Selon une enquête flash du Snes-FSU dévoilée lundi 7 septembre, 57 % des collèges et lycées de l'académie de Montpellier ont fait leur rentrée avec au moins un poste d'enseignant non pourvu, un taux supérieur à la moyenne nationale de 53 %. Ce chiffre, qui concerne uniquement les postes d'enseignants, s'inscrit dans un constat plus large : 69 % des établissements du second degré en France ont une équipe incomplète, incluant également les conseillers principaux d'éducation (CPE), psychologues, accompagnants d'élèves en situation de handicap (AESH) et assistants d'éducation (AED).
Stéphane Audebeau, secrétaire académique du Snes-FSU, précise : « Si l'on se concentre uniquement sur les postes d'enseignants, nous sommes en revanche au-dessus de la moyenne nationale avec 57 % de collèges et lycées concernés contre 53 %. » Il ajoute que « dans le détail, il s'agit essentiellement de blocs de moyens provisoires non pourvus ». Les matières les plus touchées sont l'économie-gestion, les lettres, l'histoire, la SVT, mais aussi les maths et l'allemand, où « tous les postes des concours ne sont malheureusement pas pourvus ».

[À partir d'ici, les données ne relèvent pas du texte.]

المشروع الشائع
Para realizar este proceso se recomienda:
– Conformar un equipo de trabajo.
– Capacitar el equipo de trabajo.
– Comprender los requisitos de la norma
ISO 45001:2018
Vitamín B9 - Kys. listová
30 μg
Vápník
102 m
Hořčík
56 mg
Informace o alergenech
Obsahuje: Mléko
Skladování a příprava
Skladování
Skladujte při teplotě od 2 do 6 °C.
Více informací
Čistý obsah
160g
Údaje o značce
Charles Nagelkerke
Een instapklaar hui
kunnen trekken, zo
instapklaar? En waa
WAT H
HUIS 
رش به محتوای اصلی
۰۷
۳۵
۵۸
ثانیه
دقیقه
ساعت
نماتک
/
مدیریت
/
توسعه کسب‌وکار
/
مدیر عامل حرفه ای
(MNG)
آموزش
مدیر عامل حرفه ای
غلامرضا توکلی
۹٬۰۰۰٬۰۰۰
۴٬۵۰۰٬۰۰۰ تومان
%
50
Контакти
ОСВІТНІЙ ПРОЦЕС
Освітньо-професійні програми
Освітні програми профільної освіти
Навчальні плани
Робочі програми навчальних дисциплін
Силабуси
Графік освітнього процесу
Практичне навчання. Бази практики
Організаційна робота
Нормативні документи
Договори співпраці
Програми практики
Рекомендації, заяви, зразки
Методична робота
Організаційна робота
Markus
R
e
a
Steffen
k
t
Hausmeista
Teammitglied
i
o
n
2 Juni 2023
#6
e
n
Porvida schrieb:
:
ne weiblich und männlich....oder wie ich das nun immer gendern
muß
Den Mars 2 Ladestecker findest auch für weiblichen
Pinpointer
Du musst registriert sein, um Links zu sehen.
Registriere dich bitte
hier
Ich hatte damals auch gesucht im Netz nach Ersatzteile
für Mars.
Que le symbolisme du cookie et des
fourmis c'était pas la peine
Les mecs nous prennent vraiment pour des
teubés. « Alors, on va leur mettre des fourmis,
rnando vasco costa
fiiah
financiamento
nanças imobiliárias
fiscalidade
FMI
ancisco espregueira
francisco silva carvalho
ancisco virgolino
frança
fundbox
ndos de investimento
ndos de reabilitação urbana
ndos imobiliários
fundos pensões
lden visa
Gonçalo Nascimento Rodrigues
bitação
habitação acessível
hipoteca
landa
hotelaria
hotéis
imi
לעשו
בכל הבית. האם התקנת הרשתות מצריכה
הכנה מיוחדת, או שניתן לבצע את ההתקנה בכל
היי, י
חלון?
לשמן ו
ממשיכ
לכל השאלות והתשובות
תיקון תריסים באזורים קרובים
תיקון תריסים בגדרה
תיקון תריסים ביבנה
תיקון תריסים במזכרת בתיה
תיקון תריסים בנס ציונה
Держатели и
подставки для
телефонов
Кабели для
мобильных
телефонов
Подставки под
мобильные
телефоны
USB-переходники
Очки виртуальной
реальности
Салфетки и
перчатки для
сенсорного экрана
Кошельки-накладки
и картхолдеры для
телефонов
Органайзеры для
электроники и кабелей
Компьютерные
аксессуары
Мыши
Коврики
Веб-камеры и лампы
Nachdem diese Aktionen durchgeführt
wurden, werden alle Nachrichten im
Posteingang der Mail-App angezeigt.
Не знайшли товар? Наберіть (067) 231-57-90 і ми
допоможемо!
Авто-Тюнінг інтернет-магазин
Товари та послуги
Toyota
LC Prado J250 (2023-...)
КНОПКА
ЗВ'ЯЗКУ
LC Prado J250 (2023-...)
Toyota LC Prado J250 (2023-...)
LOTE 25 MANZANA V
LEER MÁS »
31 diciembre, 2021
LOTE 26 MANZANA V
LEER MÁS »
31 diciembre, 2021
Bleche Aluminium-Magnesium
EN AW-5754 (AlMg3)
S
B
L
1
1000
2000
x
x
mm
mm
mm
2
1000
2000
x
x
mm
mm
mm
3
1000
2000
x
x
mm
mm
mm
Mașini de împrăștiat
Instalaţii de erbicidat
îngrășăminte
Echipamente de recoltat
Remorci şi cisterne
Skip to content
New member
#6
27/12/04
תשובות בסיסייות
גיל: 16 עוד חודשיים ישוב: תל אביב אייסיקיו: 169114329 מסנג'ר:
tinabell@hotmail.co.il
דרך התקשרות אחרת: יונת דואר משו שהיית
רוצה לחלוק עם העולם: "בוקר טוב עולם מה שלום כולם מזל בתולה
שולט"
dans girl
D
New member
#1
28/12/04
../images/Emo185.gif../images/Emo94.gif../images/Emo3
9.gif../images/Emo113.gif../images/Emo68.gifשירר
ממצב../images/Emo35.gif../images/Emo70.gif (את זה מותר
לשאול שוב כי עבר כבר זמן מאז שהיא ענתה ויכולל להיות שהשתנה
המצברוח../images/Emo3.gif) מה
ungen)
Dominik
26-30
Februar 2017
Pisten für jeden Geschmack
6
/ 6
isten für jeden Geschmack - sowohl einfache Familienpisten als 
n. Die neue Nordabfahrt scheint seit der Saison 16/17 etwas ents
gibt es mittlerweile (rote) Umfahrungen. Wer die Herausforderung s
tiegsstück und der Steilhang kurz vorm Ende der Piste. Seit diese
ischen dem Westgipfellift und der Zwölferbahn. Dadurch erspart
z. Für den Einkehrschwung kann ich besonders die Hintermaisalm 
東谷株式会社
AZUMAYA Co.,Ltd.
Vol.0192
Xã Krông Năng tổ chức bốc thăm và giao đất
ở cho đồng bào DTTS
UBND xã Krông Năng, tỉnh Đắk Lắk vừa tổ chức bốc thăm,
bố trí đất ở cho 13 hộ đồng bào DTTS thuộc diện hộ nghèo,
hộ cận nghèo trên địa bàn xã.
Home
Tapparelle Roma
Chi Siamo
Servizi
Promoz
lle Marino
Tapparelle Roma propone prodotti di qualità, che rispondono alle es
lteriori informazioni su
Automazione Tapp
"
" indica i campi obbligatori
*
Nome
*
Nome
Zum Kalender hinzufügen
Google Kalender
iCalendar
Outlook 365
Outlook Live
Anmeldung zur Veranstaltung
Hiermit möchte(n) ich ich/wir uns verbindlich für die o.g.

Un écart important avec les chiffres du rectorat
Le rectorat de l'académie de Montpellier conteste ces chiffres. Dans un communiqué, il reconnaît que « si la quasi-totalité des postes de professeurs vacants ont été pourvus cette année, des difficultés ponctuelles peuvent demeurer, particulièrement dans le second degré où les affectations doivent en effet répondre simultanément à des besoins disciplinaires et géographiques ». Il précise que « ces besoins correspondent le plus souvent à des volumes d'heures d'enseignement restant à couvrir, appelés blocs de moyens provisoires (BMP), et non à des postes à temps plein non pourvus ».
Selon le rectorat, « à peine 20 % des 640 établissements du second degré répartis dans les 5 départements peuvent présenter au moins un BMP restant à pourvoir », une situation qui « fait l'objet d'un suivi quotidien ». Pour assurer ces heures, les services académiques s'appuient sur les enseignants titulaires dédiés au remplacement, le recrutement d'enseignants contractuels et le recours aux heures supplémentaires.
Des manques également chez les AESH et AED
Le syndicat souligne des manquements plus marqués dans l'académie concernant les postes d'AESH (dans 22 % des établissements) et d'AED (13 %) que sur ceux de CPE (4 %), précisant : « Quand un AED en arrêt doit être remplacé, il ne l'est généralement qu'à 50 %. » Le manque de remplaçants disponibles pour pallier les arrêts maladie est également pointé du doigt.
Ces difficultés récurrentes sont attribuées par le syndicat à la suppression de 8 800 postes en 8 ans en France dans le second degré. Stéphane Audebeau déplore : « Certaines disciplines techniques en lycées pros, comme la technologie, sont clairement sacrifiées. Aujourd'hui, il faut ainsi recruter un prof d'électrotechnique sur petites annonces. »
Les parents d'élèves dénoncent une rupture d'égalité
Rémy Landri, cosecrétaire académique de la FCPE, fait état de « nombreux professeurs ou AESH manquants dans le premier degré selon nos remontées ». Il ajoute : « On est loin de la promesse du ministre de mettre un professeur devant chaque élève. L'insuffisance des brigades de remplaçants est inacceptable car cela provoque une rupture de l'égalité des chances. Il est urgent de revaloriser la profession et la formation des enseignants. »
La réforme de la formation initiale, avec des enseignants recrutés pour la première fois cette année à Bac + 3, semble avoir relancé l'intérêt pour les concours, mais Stéphane Audebeau et le Snes estiment que « ces formations à bac + 3 ne régleront pas le problème de pénurie dans certaines matières. Nous continuons à défendre une formation de qualité à bac + 5. » Les effets de cette réforme ne pourront pas se répercuter sur les pénuries avant plusieurs années.